The Real Reason Why Older Nurses Don’t RetireMarch 25, 2013
Julianna Paradisi, who blogs at JParadisi RN and elsewhere, works as an infusion nurse in outpatient oncology. Her artwork has appeared several times in AJN, and her essay, “The Wisdom of Nursery Rhymes,” was published in the February 2011 issue.
I hate to break this news to new graduate nurses struggling to find jobs, but the real reason that older nurses don’t retire isn’t—as you may have been led to believe—the struggling economy. The reason is that a large percentage of retirement-aged nurses enjoy working. As a middle-generation nurse, I’m coming to grips with this reality myself.
Many of my longtime colleagues are old enough to retire. When they do, they often retain on-call status. They never really go away. It’s weird to attend a retirement party for a coworker and then see her or him again the next day at work, helping out with a special project for their manager.
This trend among older nurses was also in evidence at a meeting I recently attended. Most of those present were nurse managers. Although a few were younger than me, most were older, sporting hipster eyeglass frames and sophisticated bob haircuts that left their natural silver.

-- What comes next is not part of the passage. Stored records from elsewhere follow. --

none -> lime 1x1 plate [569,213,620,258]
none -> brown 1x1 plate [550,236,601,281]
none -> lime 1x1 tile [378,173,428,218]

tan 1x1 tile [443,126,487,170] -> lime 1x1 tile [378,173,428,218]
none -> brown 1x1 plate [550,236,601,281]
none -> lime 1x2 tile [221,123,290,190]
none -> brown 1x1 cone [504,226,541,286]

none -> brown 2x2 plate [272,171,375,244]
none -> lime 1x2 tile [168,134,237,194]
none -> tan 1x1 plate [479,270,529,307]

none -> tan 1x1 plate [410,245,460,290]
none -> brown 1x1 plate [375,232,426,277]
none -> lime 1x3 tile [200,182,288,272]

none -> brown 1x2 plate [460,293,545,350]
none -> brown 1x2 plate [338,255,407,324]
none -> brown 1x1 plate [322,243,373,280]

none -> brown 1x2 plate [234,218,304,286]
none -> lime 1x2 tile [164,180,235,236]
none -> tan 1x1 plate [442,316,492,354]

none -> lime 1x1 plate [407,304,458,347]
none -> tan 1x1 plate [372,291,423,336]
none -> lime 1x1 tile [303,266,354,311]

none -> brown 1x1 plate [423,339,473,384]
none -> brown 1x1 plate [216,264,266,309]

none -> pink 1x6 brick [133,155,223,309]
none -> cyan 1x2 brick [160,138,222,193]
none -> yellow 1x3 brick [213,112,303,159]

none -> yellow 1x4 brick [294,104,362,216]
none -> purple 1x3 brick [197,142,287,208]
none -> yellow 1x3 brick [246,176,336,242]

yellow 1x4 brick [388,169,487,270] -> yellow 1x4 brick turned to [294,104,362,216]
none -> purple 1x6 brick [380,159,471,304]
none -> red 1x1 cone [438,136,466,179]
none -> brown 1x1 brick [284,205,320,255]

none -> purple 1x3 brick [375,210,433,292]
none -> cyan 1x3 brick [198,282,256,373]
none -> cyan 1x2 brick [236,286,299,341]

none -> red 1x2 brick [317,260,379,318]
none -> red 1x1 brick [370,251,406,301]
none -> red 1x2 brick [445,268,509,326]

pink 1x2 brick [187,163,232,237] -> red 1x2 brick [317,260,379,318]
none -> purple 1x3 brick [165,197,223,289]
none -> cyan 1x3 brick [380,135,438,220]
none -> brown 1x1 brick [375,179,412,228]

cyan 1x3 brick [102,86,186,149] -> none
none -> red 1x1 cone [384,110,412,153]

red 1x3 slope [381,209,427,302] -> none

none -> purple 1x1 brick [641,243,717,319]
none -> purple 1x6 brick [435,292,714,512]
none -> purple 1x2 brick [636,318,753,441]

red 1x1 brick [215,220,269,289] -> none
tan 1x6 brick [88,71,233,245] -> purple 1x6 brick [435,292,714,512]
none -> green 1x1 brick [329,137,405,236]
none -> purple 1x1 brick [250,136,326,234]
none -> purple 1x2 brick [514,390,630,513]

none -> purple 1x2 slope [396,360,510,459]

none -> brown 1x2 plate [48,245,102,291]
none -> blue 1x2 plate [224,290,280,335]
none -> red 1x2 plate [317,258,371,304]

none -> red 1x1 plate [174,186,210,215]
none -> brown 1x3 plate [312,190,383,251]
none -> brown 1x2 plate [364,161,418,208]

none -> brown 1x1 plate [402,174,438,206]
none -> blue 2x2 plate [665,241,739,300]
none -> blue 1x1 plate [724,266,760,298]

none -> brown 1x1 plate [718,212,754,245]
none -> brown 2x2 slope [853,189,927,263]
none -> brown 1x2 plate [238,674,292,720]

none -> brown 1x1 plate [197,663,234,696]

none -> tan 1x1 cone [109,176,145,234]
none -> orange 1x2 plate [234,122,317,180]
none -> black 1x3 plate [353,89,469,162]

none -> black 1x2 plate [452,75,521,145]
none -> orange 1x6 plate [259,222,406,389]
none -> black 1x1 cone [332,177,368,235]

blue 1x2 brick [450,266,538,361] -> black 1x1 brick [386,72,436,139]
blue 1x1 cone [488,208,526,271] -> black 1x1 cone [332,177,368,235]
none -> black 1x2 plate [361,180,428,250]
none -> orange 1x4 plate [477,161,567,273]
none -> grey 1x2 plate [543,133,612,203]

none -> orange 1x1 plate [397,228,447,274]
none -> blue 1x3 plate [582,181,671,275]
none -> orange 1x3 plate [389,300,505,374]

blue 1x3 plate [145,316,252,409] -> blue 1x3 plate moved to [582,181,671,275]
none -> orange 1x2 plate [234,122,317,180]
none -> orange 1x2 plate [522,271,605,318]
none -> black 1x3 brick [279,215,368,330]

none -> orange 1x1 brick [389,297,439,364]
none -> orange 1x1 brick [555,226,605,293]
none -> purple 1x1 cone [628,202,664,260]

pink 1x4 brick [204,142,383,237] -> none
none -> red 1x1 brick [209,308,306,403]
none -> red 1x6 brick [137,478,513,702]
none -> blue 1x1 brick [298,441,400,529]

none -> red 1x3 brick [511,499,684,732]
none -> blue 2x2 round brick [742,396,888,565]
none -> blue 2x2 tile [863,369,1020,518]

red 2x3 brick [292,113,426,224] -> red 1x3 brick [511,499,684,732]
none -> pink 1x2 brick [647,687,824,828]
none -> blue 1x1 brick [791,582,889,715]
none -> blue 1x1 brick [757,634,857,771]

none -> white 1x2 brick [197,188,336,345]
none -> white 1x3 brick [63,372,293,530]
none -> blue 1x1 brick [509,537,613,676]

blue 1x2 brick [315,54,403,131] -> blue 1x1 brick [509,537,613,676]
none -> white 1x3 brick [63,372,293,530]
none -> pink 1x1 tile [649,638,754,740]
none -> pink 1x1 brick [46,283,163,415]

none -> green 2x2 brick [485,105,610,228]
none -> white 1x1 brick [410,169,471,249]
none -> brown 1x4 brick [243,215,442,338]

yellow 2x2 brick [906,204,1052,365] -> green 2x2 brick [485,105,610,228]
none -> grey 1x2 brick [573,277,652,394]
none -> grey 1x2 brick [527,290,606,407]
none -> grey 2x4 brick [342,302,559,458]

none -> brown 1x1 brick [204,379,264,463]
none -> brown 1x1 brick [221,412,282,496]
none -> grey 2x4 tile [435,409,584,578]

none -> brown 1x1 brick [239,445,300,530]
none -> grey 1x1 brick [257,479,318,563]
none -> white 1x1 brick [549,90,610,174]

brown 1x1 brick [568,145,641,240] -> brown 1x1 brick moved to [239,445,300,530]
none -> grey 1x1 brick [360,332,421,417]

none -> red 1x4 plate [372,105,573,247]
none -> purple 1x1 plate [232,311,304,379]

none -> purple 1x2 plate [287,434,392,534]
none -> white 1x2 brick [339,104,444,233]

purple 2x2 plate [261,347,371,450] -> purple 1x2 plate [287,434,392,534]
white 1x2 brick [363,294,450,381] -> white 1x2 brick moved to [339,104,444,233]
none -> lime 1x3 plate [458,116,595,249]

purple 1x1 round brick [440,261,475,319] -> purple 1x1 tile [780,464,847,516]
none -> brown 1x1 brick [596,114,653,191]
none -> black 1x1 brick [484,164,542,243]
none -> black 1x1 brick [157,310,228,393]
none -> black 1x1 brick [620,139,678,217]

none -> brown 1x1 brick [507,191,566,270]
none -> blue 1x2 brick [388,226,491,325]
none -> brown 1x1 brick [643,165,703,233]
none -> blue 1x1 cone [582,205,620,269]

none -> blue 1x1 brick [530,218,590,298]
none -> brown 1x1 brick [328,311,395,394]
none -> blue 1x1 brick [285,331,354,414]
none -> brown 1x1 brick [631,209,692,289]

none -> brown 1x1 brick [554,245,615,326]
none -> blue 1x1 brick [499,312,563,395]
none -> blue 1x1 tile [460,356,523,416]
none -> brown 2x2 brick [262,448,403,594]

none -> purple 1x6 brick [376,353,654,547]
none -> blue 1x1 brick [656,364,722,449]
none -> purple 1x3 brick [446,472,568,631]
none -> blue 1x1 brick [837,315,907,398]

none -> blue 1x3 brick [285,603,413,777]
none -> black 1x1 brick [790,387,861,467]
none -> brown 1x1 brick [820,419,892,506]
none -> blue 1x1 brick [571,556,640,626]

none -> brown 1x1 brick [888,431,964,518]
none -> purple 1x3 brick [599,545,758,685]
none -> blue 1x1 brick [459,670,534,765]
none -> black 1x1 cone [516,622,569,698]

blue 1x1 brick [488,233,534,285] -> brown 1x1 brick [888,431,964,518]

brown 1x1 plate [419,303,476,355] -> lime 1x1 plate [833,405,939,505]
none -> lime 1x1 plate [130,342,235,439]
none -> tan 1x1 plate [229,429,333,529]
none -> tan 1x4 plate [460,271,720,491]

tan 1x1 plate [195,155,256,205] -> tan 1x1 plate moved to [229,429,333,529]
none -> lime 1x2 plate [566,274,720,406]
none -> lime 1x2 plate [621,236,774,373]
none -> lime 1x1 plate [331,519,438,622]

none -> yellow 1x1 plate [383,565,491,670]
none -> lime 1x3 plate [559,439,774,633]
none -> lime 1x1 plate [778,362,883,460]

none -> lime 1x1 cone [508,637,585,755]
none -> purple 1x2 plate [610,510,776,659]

These men and women are a testament to the profession’s development of strong, consistent leadership. Seated around the table, they suggested to me an image of Oregon’s snow-topped Cascade mountain range. And like a majestic mountain range, they represent a barrier for younger nurses desiring to take their places around that table.
Older nurses are not abandoning high acuity specialty units either. Age, once a factor in the decision to transfer into lower acuity units, is now offset by technologies that make staying easier. For example, monitors that record ICU patients’ vital signs directly into the electronic medical record save steps and energy. Smart pumps now calculate complex infusion drip rates. Hoyer lifts reduce back and muscle strain, previously a destroyer of many a nurse’s career longevity. If reimplemented, eight-hour shifts will further lengthen these careers. Also, Baby Boomers take better care of their health and receive better health care than past generations. These circumstances make it easier than ever before to delay retirement.
While younger nurses laugh at their older coworkers’ use of Zoolander-sized flip phones for text messaging (remember when we expected that cell phones would get smaller?), these older colleagues have been busy completing online master’s degrees during lunch breaks or at home while their families watch Downton Abbey. They take evening courses; earn doctorates of nursing, NP licensure, and FAAN status. Through networking, they move into leadership positions created especially by and for nurses: managers, navigators, discharge planners, and house supervisors. They’ve worked hard for these career accomplishments, and despite their advancing age, retirement is not yet a concern.
I’m not the only person observing this trend of older nurses staying in the workforce. According to this article, the vice president/CNO of Holy Family Memorial Hospital in Wisconsin reported in 2011 that the average age of the nursing staff at her hospital was 47, saying the following:
“A big piece is economic. But a lot of them love what they do. . . They’re saying ‘I don’t want to give everything up. I would just like not such a hectic pace, maybe work four-hour shifts. Maybe do education for patients or staff, different types of roles.'”
I used to joke about the nursing shortage forecasts, saying, “As long as I have a pulse and a stethoscope, I’ll have a job.” With the advances in nursing over the last two decades, perhaps this is more prophecy than jest.